Material for this exercise
· · · · ·
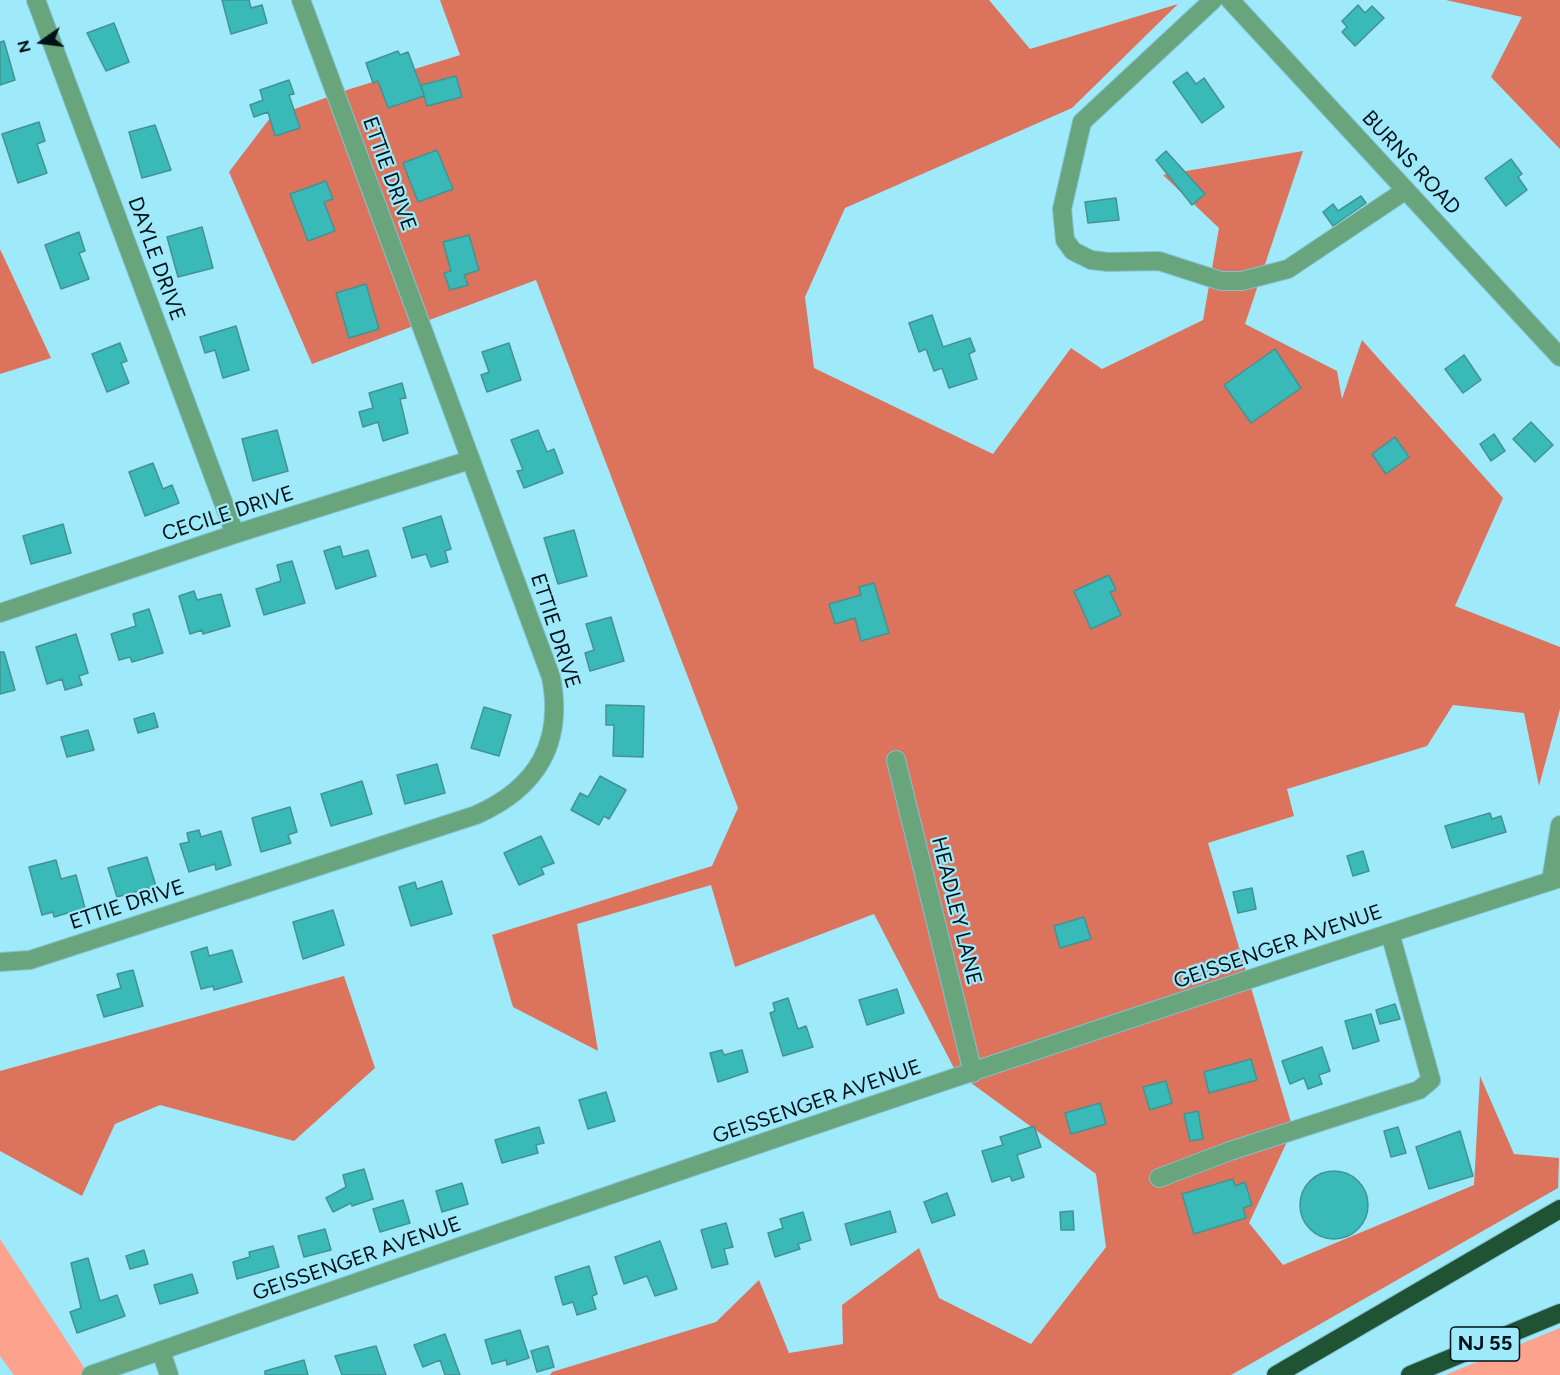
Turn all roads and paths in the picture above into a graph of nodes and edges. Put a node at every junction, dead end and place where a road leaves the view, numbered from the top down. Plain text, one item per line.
1 (36, 0) edge
2 (301, 0) edge
3 (1213, 0) edge
4 (1230, 0) edge
5 (1406, 190) junction
6 (1560, 357) edge
7 (470, 460) junction
8 (235, 534) junction
9 (0, 614) edge
10 (896, 760) dead end
11 (1560, 825) edge
12 (1556, 880) edge
13 (1390, 933) junction
14 (0, 963) edge
15 (973, 1073) junction
16 (1159, 1178) dead end
17 (1560, 1209) edge
18 (1560, 1313) edge
19 (161, 1351) junction
20 (91, 1375) edge
21 (169, 1375) edge
22 (1276, 1375) edge
23 (1410, 1375) edge

1 - 8 street, DAYLE DRIVE
2 - 7 street, ETTIE DRIVE
3 - 5 street
4 - 5 street, BURNS ROAD
5 - 6 street, BURNS ROAD
7 - 8 street, CECILE DRIVE
7 - 14 street, ETTIE DRIVE
8 - 9 street, CECILE DRIVE
10 - 15 street, HEADLEY LANE
11 - 12 street
12 - 13 street, GEISSENGER AVENUE
13 - 15 street, GEISSENGER AVENUE
13 - 16 street
15 - 19 street, GEISSENGER AVENUE
17 - 22 highway
18 - 23 highway, NJ 55
19 - 20 street, GEISSENGER AVENUE
19 - 21 street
· · · · ·
Your assignment
Retype all of the listing word for word and skip the pictures.

Written answer
Turn all roads and paths in the picture above into a graph of nodes and edges. Put a node at every junction, dead end and place where a road leaves the view, numbered from the top down. Plain text, one item per line.
1 (36, 0) edge
2 (301, 0) edge
3 (1213, 0) edge
4 (1230, 0) edge
5 (1406, 190) junction
6 (1560, 357) edge
7 (470, 460) junction
8 (235, 534) junction
9 (0, 614) edge
10 (896, 760) dead end
11 (1560, 825) edge
12 (1556, 880) edge
13 (1390, 933) junction
14 (0, 963) edge
15 (973, 1073) junction
16 (1159, 1178) dead end
17 (1560, 1209) edge
18 (1560, 1313) edge
19 (161, 1351) junction
20 (91, 1375) edge
21 (169, 1375) edge
22 (1276, 1375) edge
23 (1410, 1375) edge

1 - 8 street, DAYLE DRIVE
2 - 7 street, ETTIE DRIVE
3 - 5 street
4 - 5 street, BURNS ROAD
5 - 6 street, BURNS ROAD
7 - 8 street, CECILE DRIVE
7 - 14 street, ETTIE DRIVE
8 - 9 street, CECILE DRIVE
10 - 15 street, HEADLEY LANE
11 - 12 street
12 - 13 street, GEISSENGER AVENUE
13 - 15 street, GEISSENGER AVENUE
13 - 16 street
15 - 19 street, GEISSENGER AVENUE
17 - 22 highway
18 - 23 highway, NJ 55
19 - 20 street, GEISSENGER AVENUE
19 - 21 street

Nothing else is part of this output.